▸ TASK PROMPT
From the entries below, copy exactly the lines from the one that contains "[161,205,267,219] 32 bit" through the one that contains "[277,239,313,252] 4466 ->", both included, and only those.

▸ INPUT DATA
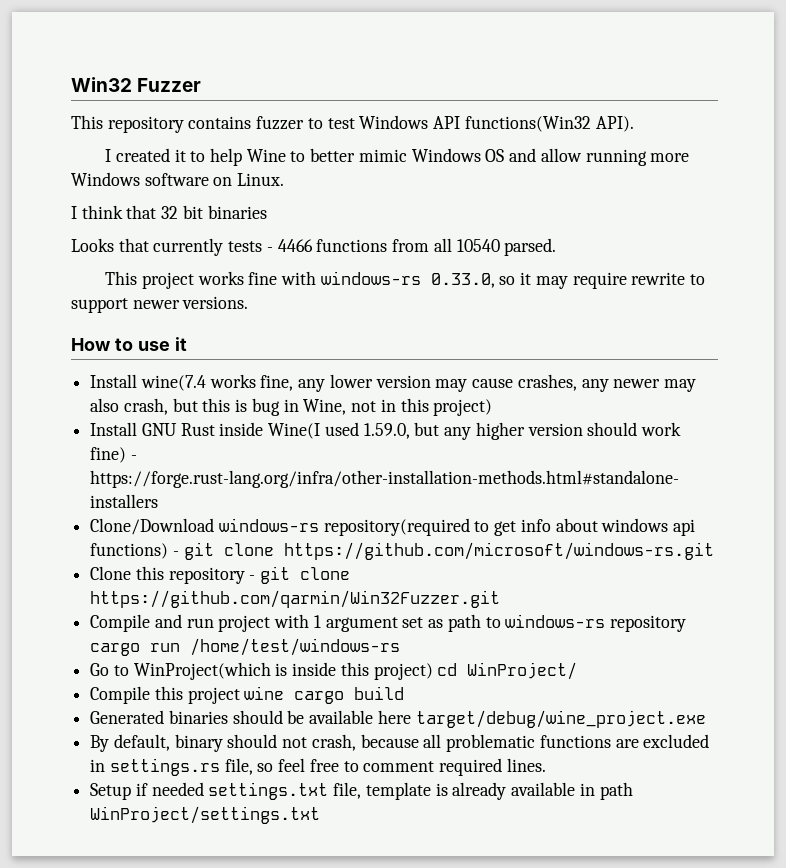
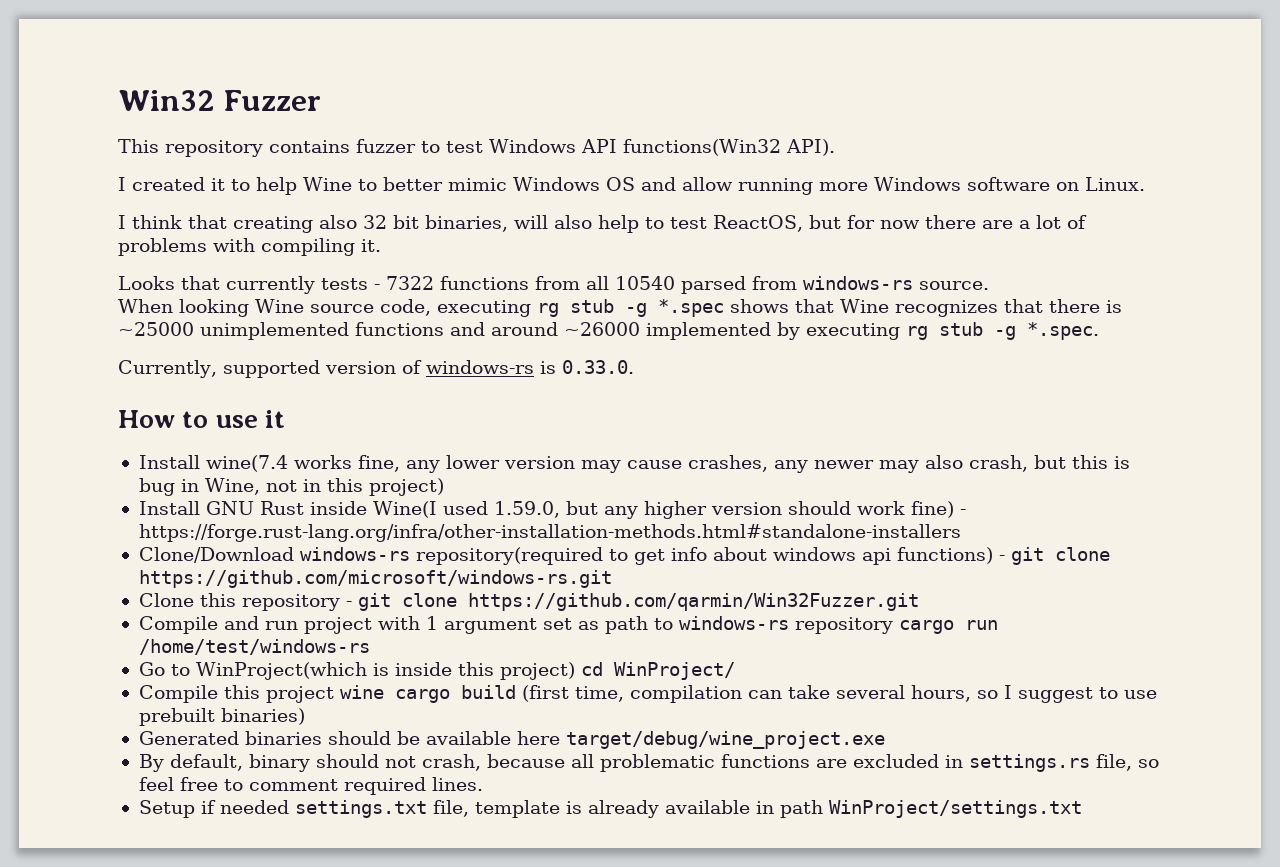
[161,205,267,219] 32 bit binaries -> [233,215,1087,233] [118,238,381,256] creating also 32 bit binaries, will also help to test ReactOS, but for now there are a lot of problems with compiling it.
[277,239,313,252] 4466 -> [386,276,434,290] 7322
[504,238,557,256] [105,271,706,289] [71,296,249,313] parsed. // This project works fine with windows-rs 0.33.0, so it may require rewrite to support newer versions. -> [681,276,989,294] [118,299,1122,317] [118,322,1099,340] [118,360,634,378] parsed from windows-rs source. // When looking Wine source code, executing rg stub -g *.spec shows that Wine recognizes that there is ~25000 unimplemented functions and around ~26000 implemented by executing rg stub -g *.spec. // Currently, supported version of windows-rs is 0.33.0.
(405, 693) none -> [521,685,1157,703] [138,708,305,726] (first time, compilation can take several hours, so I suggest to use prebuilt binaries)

---

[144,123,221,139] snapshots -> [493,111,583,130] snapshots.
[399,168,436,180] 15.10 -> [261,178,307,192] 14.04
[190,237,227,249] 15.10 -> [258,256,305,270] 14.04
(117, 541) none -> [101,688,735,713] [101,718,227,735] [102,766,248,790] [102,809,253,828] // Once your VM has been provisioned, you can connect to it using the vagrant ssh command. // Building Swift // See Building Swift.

* * *

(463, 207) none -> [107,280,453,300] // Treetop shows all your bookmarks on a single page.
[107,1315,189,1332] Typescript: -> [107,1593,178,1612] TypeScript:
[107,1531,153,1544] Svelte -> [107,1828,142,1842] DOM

▸ EXERCISE RESPONSE
[161,205,267,219] 32 bit binaries -> [233,215,1087,233] [118,238,381,256] creating also 32 bit binaries, will also help to test ReactOS, but for now there are a lot of problems with compiling it.
[277,239,313,252] 4466 -> [386,276,434,290] 7322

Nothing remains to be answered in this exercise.